• Provided information:
┌──
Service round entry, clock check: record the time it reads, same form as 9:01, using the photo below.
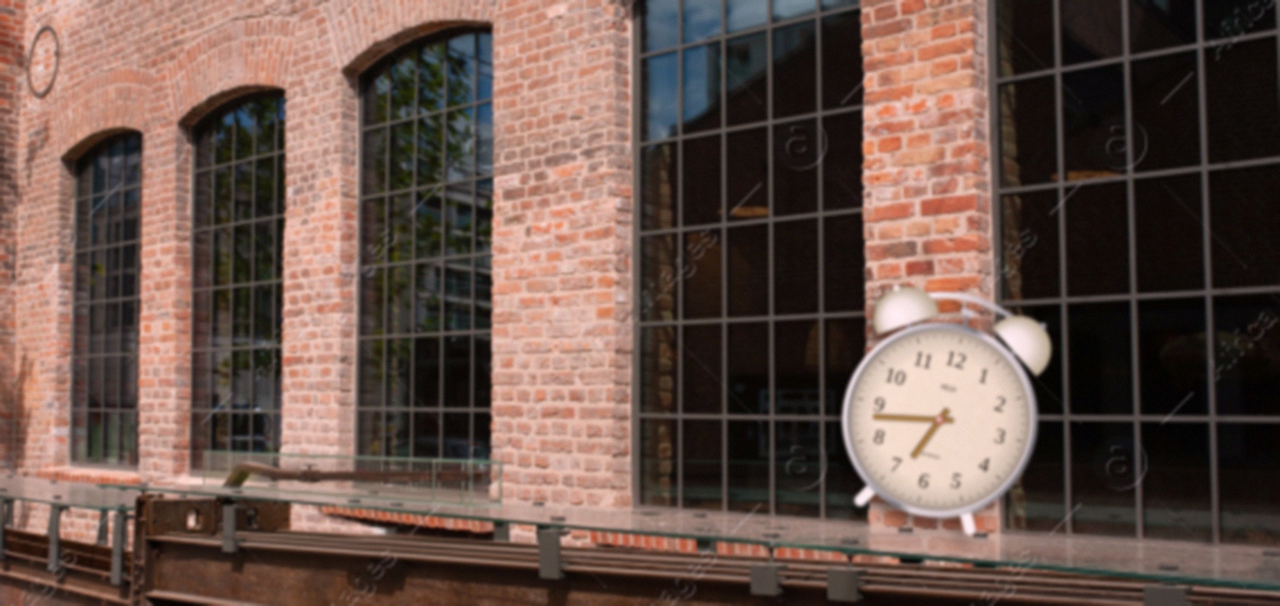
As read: 6:43
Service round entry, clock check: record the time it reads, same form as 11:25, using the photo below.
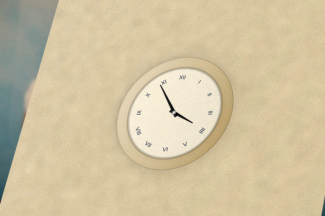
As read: 3:54
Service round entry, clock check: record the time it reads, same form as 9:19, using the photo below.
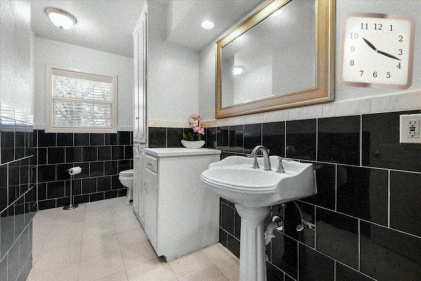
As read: 10:18
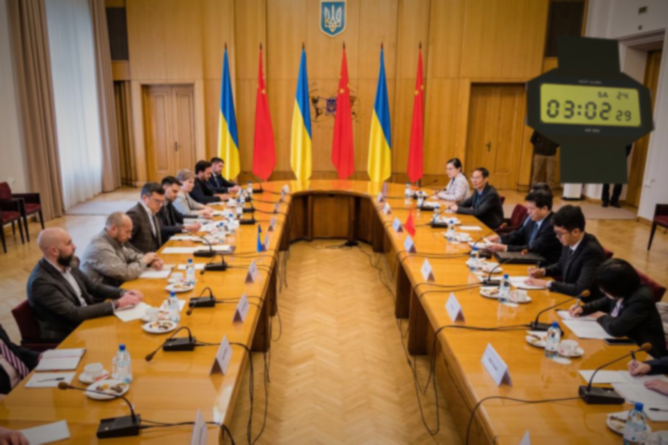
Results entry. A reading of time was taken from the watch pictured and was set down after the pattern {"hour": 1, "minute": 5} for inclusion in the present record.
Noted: {"hour": 3, "minute": 2}
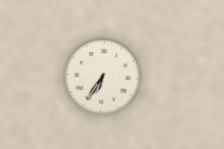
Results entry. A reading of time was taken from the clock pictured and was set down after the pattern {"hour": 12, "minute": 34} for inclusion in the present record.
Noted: {"hour": 6, "minute": 35}
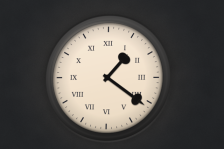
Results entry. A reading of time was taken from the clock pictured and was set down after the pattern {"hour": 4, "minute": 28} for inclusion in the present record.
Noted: {"hour": 1, "minute": 21}
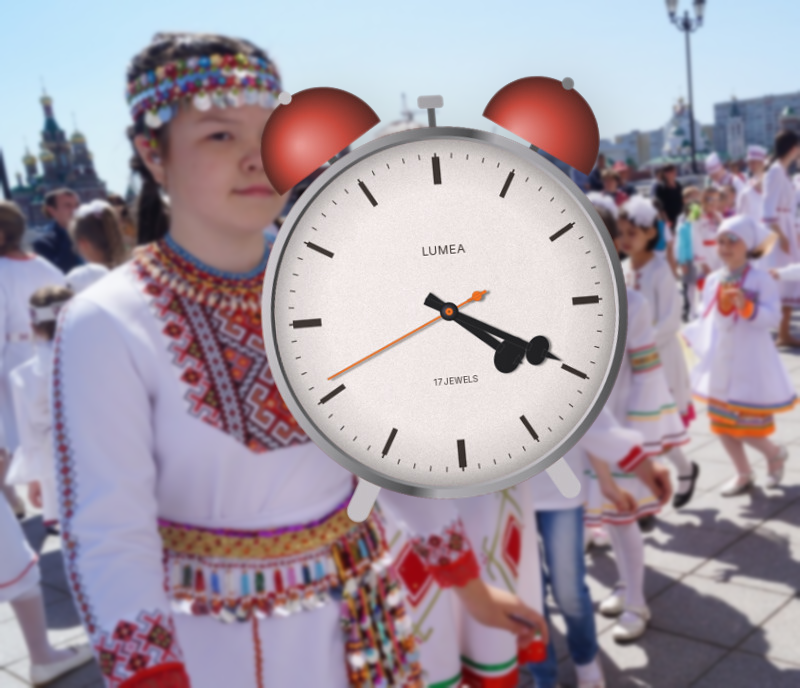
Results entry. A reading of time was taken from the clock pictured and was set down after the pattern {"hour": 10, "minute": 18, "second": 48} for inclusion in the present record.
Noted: {"hour": 4, "minute": 19, "second": 41}
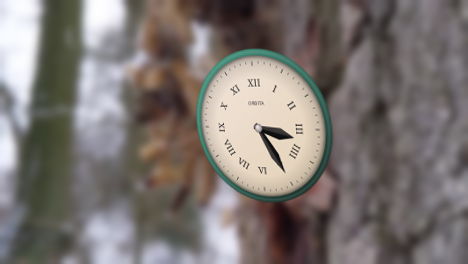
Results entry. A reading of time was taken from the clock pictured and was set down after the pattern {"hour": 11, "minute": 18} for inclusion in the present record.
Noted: {"hour": 3, "minute": 25}
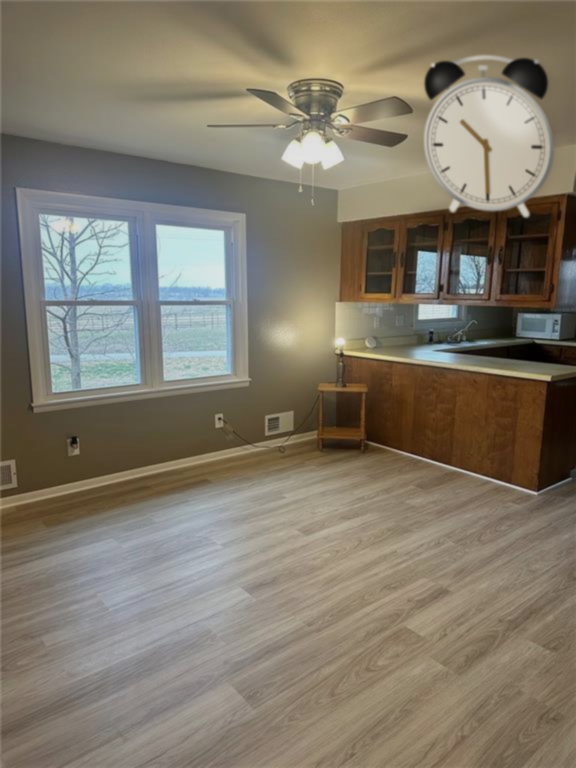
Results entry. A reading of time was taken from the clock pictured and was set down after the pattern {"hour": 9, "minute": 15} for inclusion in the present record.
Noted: {"hour": 10, "minute": 30}
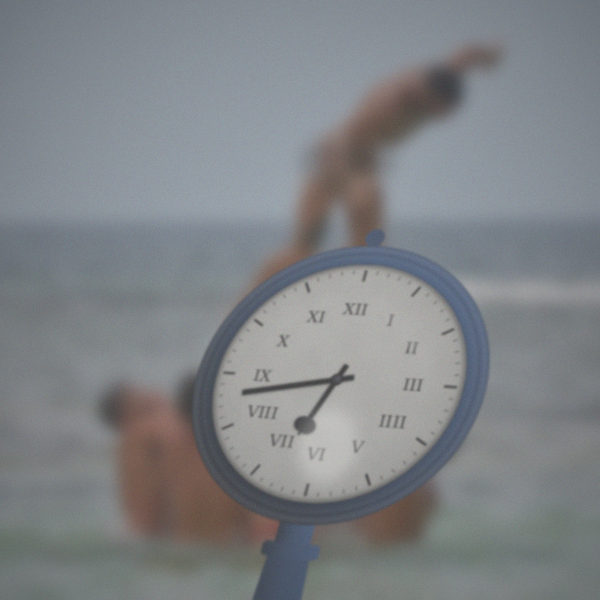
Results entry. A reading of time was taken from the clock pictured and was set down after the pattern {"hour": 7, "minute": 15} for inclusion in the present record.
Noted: {"hour": 6, "minute": 43}
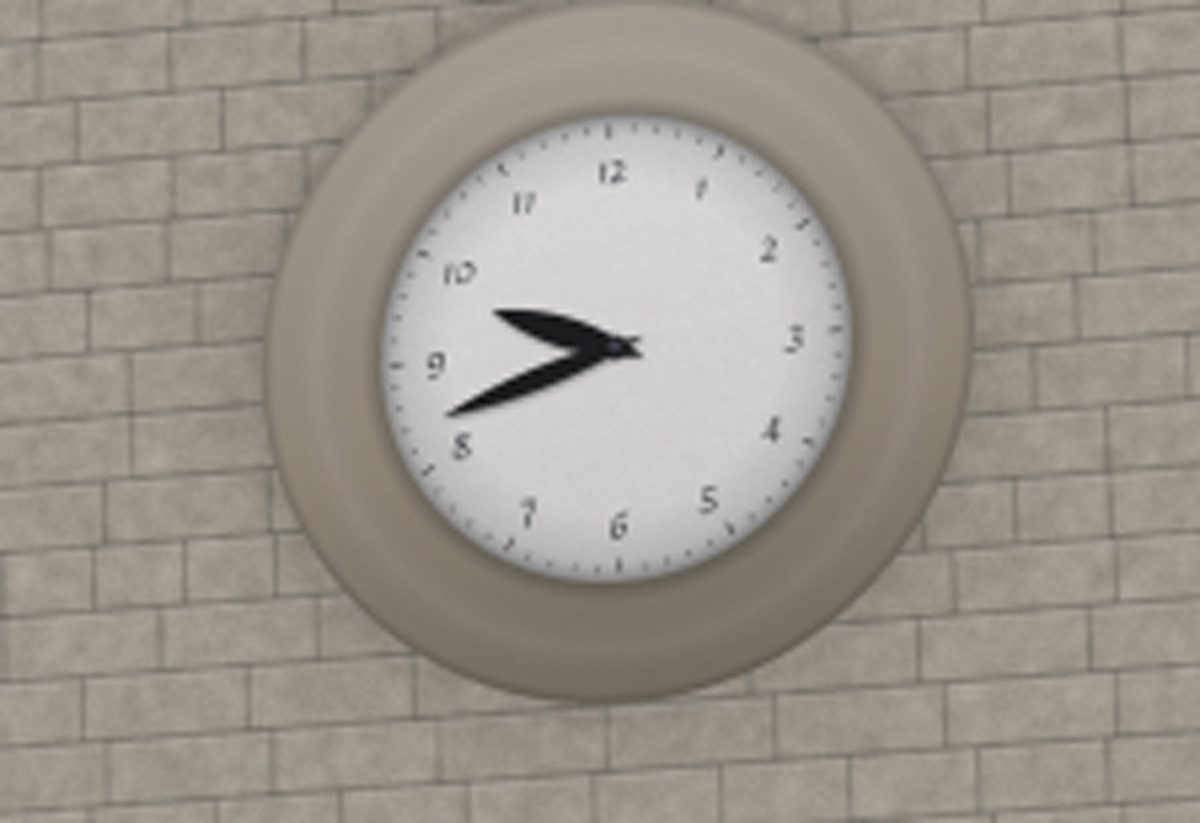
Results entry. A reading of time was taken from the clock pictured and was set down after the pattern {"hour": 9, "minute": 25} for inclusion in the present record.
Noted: {"hour": 9, "minute": 42}
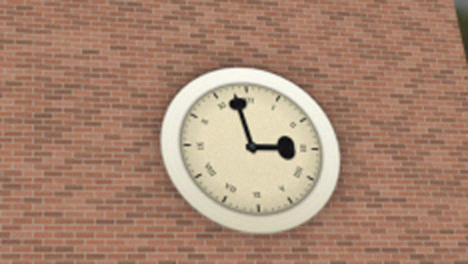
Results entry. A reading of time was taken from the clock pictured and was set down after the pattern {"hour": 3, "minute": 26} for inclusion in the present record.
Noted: {"hour": 2, "minute": 58}
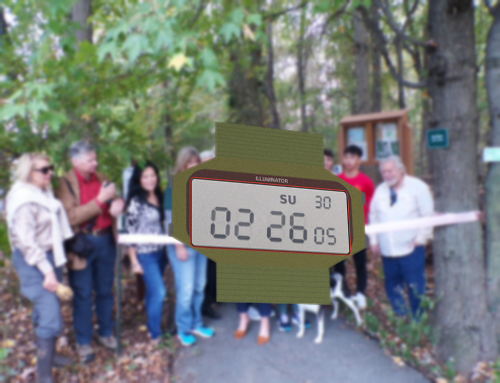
└──
Copy out, word for word, the part of the entries that opens with the line containing "11:25, using the photo below." and closes with the line containing "As read: 10:18", keeping both of those lines. Leave the pictures out of your copy.

• Response to the exercise:
Service round entry, clock check: record the time it reads, same form as 11:25, using the photo below.
As read: 3:54
Service round entry, clock check: record the time it reads, same form as 9:19, using the photo below.
As read: 10:18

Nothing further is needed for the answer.